A third round of direct Lebanon-Israel negotiations opens Thursday in Washington, as the United States continues to push both parties toward a comprehensive peace and security agreement.
The talks, now elevated to full government delegation level after two earlier rounds at ambassadorial level, carry genuine momentum.
And here is the striking reality: there are no fundamental obstacles between Beirut and Jerusalem.
Lebanon wants its sovereignty restored, its borders delimited, its reconstruction financed and its state institutions respected.
Israel wants security on its northern border, a demilitarised buffer zone and the removal of a military threat that has menaced its civilian population for two decades. These are not irreconcilable demands. In the hands of two sovereign governments negotiating in good faith, they are eminently solvable.
The one problem that isn't in the room
The obstacle to peace does not sit at the negotiating table in Washington. It sits in Tehran.
Hezbollah, the Iran-backed Shia militia that dragged Lebanon into war on 2 March by firing rockets at Israel without any mandate from the Lebanese government, has no interest in a peace agreement. Its existence, its funding, its political influence and its military power all depend on the perpetuation of conflict. A Lebanon at peace with Israel is a Lebanon where Hezbollah's armed wing has no justification.

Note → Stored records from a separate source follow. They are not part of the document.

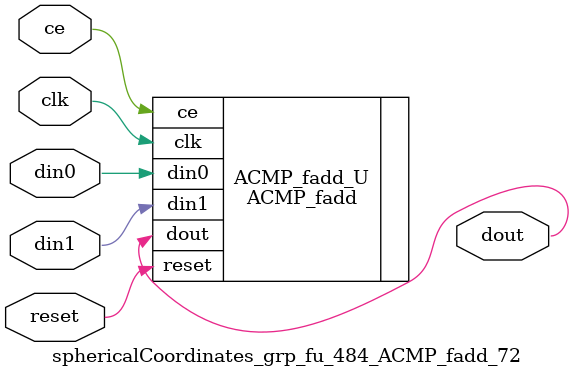
<source format=v>

`timescale 1 ns / 1 ps
module sphericalCoordinates_grp_fu_484_ACMP_fadd_72(
    clk,
    reset,
    ce,
    din0,
    din1,
    dout);

parameter ID = 32'd1;
parameter NUM_STAGE = 32'd1;
parameter din0_WIDTH = 32'd1;
parameter din1_WIDTH = 32'd1;
parameter dout_WIDTH = 32'd1;
input clk;
input reset;
input ce;
input[din0_WIDTH - 1:0] din0;
input[din1_WIDTH - 1:0] din1;
output[dout_WIDTH - 1:0] dout;



ACMP_fadd #(
.ID( ID ),
.NUM_STAGE( 4 ),
.din0_WIDTH( din0_WIDTH ),
.din1_WIDTH( din1_WIDTH ),
.dout_WIDTH( dout_WIDTH ))
ACMP_fadd_U(
    .clk( clk ),
    .reset( reset ),
    .ce( ce ),
    .din0( din0 ),
    .din1( din1 ),
    .dout( dout ));

endmodule

</source>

And Hezbollah does not decide for itself. The question of disarmament, explicitly required by the US State Department as a condition for comprehensive peace, is decided in Tehran, not in Beirut's southern suburbs.
Iran's calculation
The Iranian regime's position is clear, even if unstated. Severely weakened by months of US-Israeli strikes, navigating a leadership crisis following the death of Ali Khamenei, and facing an economy in near-collapse, Tehran still views Hezbollah as its most valuable strategic asset in the Levant, a forward deterrent against Israel and a lever of influence over Lebanese politics that it has no intention of surrendering.
Disarming Hezbollah would mean surrendering that asset entirely. For a regime that has spent four decades and billions of dollars building it, that is not a concession it is prepared to make — ceasefire or no ceasefire, Washington talks or no Washington talks.
The Washington negotiations can produce meaningful progress on border delimitation, security arrangements, ceasefire consolidation and the framework for Lebanese reconstruction.
They can build the architecture of a peace agreement. What they cannot do - at least not yet - is resolve the fundamental question of Hezbollah's weapons, because that answer does not come from Beirut.
It comes from a regime in Tehran that, for now, has decided the answer is no.